**Description of the task:** Print the data below exactly, but only the lines from the one containing "framed print: present [347,83,399,144]" down to the one containing "fruit bowl: none", inclusive.

Bounding box coordinates:
----------------
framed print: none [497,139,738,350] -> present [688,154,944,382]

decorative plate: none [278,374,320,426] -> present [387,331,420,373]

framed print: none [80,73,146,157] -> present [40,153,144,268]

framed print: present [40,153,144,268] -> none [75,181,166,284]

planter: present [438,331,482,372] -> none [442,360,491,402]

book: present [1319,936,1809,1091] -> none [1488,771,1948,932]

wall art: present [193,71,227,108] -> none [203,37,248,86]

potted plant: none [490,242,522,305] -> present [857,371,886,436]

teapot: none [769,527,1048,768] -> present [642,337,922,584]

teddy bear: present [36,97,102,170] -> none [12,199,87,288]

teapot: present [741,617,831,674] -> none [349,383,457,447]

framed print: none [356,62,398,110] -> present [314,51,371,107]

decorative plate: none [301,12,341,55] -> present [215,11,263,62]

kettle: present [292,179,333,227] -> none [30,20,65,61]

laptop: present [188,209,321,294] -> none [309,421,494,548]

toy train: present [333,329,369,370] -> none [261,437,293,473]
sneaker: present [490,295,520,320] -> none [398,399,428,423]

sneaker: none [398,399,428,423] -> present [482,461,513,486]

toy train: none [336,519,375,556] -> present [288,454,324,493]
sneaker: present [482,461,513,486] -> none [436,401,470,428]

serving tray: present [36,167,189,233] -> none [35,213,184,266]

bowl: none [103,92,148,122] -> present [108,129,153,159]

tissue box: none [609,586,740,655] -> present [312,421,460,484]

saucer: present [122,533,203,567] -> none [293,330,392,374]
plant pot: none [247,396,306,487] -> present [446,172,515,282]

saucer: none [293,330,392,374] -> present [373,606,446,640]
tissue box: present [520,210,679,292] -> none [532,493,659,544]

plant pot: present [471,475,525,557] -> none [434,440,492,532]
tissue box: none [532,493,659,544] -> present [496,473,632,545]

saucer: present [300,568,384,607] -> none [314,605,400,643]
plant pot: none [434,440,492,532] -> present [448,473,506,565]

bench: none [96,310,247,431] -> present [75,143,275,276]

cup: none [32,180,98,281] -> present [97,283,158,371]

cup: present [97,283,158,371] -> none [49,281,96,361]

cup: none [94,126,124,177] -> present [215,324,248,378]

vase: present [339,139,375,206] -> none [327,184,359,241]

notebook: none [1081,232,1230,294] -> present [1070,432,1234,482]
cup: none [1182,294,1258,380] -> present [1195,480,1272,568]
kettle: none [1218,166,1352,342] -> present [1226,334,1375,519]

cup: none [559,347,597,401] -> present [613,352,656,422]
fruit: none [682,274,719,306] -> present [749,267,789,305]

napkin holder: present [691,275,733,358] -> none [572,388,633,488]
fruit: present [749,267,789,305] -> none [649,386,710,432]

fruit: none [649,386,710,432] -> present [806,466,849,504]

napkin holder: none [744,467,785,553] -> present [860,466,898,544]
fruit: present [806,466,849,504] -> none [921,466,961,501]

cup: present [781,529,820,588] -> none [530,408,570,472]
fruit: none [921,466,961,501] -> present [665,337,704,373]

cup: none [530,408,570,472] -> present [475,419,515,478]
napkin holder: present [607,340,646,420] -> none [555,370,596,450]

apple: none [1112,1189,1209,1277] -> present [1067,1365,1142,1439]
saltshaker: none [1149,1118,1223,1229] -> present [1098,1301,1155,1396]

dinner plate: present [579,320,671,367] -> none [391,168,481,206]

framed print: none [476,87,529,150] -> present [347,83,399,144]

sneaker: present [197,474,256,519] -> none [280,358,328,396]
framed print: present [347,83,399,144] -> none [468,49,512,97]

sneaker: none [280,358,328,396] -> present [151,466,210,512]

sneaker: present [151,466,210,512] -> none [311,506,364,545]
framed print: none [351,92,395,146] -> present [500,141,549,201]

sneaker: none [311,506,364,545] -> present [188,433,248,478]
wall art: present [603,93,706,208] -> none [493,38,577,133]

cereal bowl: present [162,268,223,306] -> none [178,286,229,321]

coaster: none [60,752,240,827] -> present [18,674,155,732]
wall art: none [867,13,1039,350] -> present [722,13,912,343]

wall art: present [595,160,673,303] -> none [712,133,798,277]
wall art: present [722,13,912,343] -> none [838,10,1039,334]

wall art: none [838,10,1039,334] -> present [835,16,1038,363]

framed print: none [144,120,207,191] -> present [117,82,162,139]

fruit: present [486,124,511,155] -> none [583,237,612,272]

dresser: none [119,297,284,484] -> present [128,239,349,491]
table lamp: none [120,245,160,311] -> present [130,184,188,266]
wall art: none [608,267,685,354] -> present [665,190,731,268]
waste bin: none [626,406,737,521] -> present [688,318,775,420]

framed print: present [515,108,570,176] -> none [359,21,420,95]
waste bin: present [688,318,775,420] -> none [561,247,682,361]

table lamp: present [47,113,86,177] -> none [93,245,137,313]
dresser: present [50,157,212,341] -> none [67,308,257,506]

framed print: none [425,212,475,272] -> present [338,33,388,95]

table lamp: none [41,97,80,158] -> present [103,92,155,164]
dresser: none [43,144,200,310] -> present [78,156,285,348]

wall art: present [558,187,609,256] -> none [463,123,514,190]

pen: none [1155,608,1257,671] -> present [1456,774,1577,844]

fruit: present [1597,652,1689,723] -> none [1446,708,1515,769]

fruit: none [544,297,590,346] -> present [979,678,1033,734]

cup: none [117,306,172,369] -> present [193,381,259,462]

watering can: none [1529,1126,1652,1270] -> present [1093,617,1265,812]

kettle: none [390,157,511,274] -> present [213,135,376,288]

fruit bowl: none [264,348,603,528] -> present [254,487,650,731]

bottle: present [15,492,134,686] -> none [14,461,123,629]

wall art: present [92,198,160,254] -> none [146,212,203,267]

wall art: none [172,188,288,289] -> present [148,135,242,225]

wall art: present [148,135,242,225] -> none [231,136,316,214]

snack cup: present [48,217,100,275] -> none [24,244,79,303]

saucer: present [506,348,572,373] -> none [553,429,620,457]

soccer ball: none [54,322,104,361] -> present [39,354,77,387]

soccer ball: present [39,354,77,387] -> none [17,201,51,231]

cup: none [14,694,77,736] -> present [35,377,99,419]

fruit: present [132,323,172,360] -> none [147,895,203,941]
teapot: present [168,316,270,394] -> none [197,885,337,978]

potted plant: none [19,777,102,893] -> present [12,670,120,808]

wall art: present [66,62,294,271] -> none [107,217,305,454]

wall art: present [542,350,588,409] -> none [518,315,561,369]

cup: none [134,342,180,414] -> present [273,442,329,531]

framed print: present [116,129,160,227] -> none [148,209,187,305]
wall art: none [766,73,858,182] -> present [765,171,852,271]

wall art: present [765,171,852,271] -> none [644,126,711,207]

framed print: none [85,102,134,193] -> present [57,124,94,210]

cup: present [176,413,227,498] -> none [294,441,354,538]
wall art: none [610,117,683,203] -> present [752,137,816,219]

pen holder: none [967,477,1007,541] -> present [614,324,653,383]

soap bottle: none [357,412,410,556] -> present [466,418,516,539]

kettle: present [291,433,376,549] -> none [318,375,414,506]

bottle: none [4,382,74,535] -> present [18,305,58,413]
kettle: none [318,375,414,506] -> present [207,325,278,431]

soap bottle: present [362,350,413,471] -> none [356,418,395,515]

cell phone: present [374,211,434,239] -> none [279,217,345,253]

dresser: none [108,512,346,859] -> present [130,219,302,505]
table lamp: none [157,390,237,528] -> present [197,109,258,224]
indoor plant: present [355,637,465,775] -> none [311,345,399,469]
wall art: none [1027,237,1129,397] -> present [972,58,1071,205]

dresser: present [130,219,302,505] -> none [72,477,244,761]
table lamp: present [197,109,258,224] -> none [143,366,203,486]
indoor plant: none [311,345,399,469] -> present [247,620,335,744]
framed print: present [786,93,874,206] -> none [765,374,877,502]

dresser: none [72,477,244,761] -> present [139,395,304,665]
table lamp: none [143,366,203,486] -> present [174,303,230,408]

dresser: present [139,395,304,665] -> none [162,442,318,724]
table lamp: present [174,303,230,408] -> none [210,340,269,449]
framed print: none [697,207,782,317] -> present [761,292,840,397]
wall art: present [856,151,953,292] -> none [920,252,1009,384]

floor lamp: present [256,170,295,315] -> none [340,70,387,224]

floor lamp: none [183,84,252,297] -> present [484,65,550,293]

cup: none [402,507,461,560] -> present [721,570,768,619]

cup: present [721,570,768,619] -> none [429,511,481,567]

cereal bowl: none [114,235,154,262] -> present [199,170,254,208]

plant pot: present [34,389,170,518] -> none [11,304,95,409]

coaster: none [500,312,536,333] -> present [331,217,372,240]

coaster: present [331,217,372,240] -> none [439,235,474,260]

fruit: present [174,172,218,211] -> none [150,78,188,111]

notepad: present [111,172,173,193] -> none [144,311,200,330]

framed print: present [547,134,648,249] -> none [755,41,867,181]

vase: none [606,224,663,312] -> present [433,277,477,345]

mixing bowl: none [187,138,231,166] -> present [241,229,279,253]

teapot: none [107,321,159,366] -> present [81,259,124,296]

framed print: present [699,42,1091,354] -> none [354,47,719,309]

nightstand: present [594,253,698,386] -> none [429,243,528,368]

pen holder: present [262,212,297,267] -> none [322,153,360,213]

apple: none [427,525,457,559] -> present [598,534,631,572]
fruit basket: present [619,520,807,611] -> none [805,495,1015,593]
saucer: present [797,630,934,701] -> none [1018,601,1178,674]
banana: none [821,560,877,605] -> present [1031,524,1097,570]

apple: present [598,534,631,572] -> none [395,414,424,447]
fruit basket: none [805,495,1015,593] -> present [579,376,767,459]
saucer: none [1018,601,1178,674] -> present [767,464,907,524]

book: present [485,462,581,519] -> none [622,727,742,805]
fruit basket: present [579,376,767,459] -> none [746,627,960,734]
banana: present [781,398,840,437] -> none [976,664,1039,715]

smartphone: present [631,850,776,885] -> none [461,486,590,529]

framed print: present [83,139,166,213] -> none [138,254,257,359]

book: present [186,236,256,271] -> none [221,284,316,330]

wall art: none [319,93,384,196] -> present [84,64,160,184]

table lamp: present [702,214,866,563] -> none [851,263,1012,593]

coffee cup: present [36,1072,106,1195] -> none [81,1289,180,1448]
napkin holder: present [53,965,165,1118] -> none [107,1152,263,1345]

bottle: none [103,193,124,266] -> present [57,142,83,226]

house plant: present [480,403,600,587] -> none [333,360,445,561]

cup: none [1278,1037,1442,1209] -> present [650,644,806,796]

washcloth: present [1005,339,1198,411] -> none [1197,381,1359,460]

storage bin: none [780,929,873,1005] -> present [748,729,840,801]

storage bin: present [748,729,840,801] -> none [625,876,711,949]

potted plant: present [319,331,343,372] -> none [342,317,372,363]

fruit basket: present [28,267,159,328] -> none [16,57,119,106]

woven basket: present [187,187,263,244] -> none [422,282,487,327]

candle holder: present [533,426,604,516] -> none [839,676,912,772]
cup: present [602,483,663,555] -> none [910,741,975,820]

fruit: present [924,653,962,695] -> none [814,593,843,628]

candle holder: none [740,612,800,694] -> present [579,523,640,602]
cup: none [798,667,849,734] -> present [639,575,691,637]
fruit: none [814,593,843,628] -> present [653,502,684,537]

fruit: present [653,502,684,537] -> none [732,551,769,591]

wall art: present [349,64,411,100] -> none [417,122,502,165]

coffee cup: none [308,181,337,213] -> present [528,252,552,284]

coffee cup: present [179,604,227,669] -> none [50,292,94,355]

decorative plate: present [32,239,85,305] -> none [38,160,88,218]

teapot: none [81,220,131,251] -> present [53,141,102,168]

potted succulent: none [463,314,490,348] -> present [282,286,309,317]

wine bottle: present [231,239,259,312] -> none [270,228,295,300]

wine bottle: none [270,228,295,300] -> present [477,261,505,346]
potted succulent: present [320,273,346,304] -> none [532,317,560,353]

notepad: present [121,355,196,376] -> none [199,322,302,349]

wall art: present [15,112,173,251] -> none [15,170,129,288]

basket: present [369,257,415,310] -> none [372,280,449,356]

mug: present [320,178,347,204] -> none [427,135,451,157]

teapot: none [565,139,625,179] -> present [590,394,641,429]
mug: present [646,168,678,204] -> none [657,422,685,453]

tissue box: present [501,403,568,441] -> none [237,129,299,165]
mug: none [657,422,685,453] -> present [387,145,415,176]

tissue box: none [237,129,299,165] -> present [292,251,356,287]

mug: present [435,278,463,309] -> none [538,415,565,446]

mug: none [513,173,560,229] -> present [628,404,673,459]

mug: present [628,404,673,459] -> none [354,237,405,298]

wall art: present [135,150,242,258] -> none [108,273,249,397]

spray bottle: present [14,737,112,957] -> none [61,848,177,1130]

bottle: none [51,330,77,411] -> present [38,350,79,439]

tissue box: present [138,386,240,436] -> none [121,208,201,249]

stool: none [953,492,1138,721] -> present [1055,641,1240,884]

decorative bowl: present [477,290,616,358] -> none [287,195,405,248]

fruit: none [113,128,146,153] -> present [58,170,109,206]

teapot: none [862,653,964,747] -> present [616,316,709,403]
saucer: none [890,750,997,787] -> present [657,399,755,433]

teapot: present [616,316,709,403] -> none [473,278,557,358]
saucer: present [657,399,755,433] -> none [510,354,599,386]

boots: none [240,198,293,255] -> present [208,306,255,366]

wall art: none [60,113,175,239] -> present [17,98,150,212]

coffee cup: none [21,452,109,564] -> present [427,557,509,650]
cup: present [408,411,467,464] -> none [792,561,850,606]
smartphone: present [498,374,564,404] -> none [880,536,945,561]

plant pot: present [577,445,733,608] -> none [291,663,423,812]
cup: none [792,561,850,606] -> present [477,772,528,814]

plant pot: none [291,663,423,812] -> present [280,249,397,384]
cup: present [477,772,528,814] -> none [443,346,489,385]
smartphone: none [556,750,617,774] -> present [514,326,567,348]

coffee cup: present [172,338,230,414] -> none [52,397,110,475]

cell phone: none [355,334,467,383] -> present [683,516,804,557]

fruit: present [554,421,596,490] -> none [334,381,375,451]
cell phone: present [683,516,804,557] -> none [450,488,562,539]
----------------
**Exercise output:**
framed print: present [347,83,399,144] -> none [468,49,512,97]

sneaker: none [280,358,328,396] -> present [151,466,210,512]

sneaker: present [151,466,210,512] -> none [311,506,364,545]
framed print: none [351,92,395,146] -> present [500,141,549,201]

sneaker: none [311,506,364,545] -> present [188,433,248,478]
wall art: present [603,93,706,208] -> none [493,38,577,133]

cereal bowl: present [162,268,223,306] -> none [178,286,229,321]

coaster: none [60,752,240,827] -> present [18,674,155,732]
wall art: none [867,13,1039,350] -> present [722,13,912,343]

wall art: present [595,160,673,303] -> none [712,133,798,277]
wall art: present [722,13,912,343] -> none [838,10,1039,334]

wall art: none [838,10,1039,334] -> present [835,16,1038,363]

framed print: none [144,120,207,191] -> present [117,82,162,139]

fruit: present [486,124,511,155] -> none [583,237,612,272]

dresser: none [119,297,284,484] -> present [128,239,349,491]
table lamp: none [120,245,160,311] -> present [130,184,188,266]
wall art: none [608,267,685,354] -> present [665,190,731,268]
waste bin: none [626,406,737,521] -> present [688,318,775,420]

framed print: present [515,108,570,176] -> none [359,21,420,95]
waste bin: present [688,318,775,420] -> none [561,247,682,361]

table lamp: present [47,113,86,177] -> none [93,245,137,313]
dresser: present [50,157,212,341] -> none [67,308,257,506]

framed print: none [425,212,475,272] -> present [338,33,388,95]

table lamp: none [41,97,80,158] -> present [103,92,155,164]
dresser: none [43,144,200,310] -> present [78,156,285,348]

wall art: present [558,187,609,256] -> none [463,123,514,190]

pen: none [1155,608,1257,671] -> present [1456,774,1577,844]

fruit: present [1597,652,1689,723] -> none [1446,708,1515,769]

fruit: none [544,297,590,346] -> present [979,678,1033,734]

cup: none [117,306,172,369] -> present [193,381,259,462]

watering can: none [1529,1126,1652,1270] -> present [1093,617,1265,812]

kettle: none [390,157,511,274] -> present [213,135,376,288]

fruit bowl: none [264,348,603,528] -> present [254,487,650,731]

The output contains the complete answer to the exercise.